Huh? Ashton and me? An “us”? He told Jennifer what? Caray! There is no “us,” as in Ashton and me, and that was about the last rumor I needed.

“What do you mean, ‘us’?” I narrowed my eyes in a plausible imitation of Jackson and looked into Ashton’s as he took a swig of his drink.

“Oh, don’t worry,” Jennifer sang. “He said you had this big, you know, schoolgirl, like, crush thing and all, because he was your, ah, mentor, but he, you know, didn’t want to mess up how you worked together. That was all before he met me, anyway.” Jennifer smiled the confident smile of a pretty blonde with big tits. “Martini?” she asked and held up a shaker.

“With vodka,” I said, and eyed Ashton again. “Us?”

“Ah, babe, come on, you’re gorgeous and all, so don’t take it personal, but you’re an Amazon, not my type. I told Jenn we never consummated it.”

“Here you go, Lilly.” Jennifer handed me a glass and winked at me.

I sipped, and I simmered, and I wondered if it was safe for Ashton to drink when his dilated eyes suggested other mind-altering substances were already afloat in his system.

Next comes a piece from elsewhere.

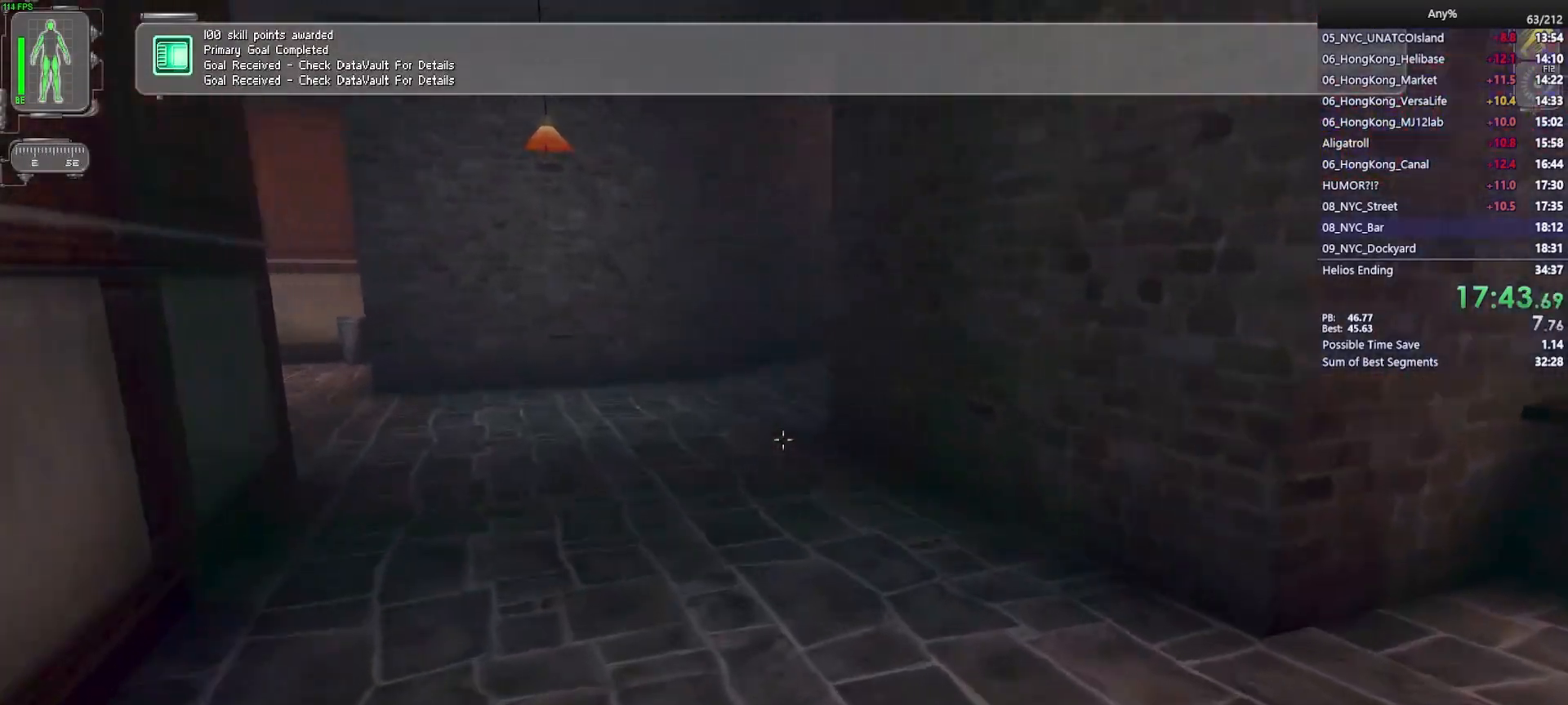
{"keys": ["a", "w"], "mouse": [], "events": [[317, "a", "down"]]}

“You were sooo cool out there,” Jennifer said.

I sipped, and sipped again, and I mellowed.

Jennifer, in my unstudied opinion, was a dingbat of the highest order. But the girl knew how to make a martini. There is, of course, a hidden bar in the credenza in every conference room in the firm, and in most of the lawyers’ offices, and soon I felt the warm, fuzzy feeling of hard liquor running down my throat. I also felt the warm, fuzzy feelings of a friendship beginning as Jennifer continued to ooh and aah over me as if I had single-handedly ended male dominance of the female sex.

“They just won’t ever respect us,” Jennifer said, shaking her martini and her Barbie-doll breasts, which were, naturally, generously displayed.

“Un-huh,” I said, wondering if Jennifer understood about irony.

“Why, I had this boss once, when I worked at a big bank, and he, no matter what I did, that man just never gave me credit for having any sense.”

“Un-huh,” I said, sipping my drink and losing interest.

“You were sooo wonderful to stand up for yourself and that other woman,” Jennifer cooed. “I showed that banker boss a thing or two, like you, and I taught him about respecting women.”

“Yeah? Did you tie him to the bed and read him Betty Friedman?” Ashton asked.

“Who’s that?” Jennifer responded.

Yup. I had definitely lost interest.

“That squat woman with the big hats. You know, that feminist congresswoman,” Ashton said.

Swallowing my vodka martini, I started to correct him, plus educate Jennifer, and then I thought, You can’t teach a pig to sing, and I took another sip.

“No, what I did was I bought out a bait shop full of crickets and put them in his house, and then I spray painted his car windows—he had a Mercedes, a huge, black one, and it had just about the best speakers, had ’em special installed—Bose, I think— and that car rocked, and the leather seats, those leather seats...” Jennifer glazed over for a minute. “That car, I . . . those leather seats. Then I . . .” Jennifer seemed to have lost her place. I know I had.

“Baby,” Ashton said in a soft tone, almost endearing.

“Anyway,” she said, suddenly beaming her baby blues across at me with a quick-change giddiness that made me suspect psychogenic drugs, “you are just so cool, and Ashton’s always telling me how smart you are, how you don’t miss a trick.”

I was so this and so that, she continued, winning back my interest. The vodka teased my brain into believing her. I might forgive her for being blond, blue-eyed, and stacked.

But I wasn’t sure I would forgive Ashton for spreading a tale that I’d had the hots for him.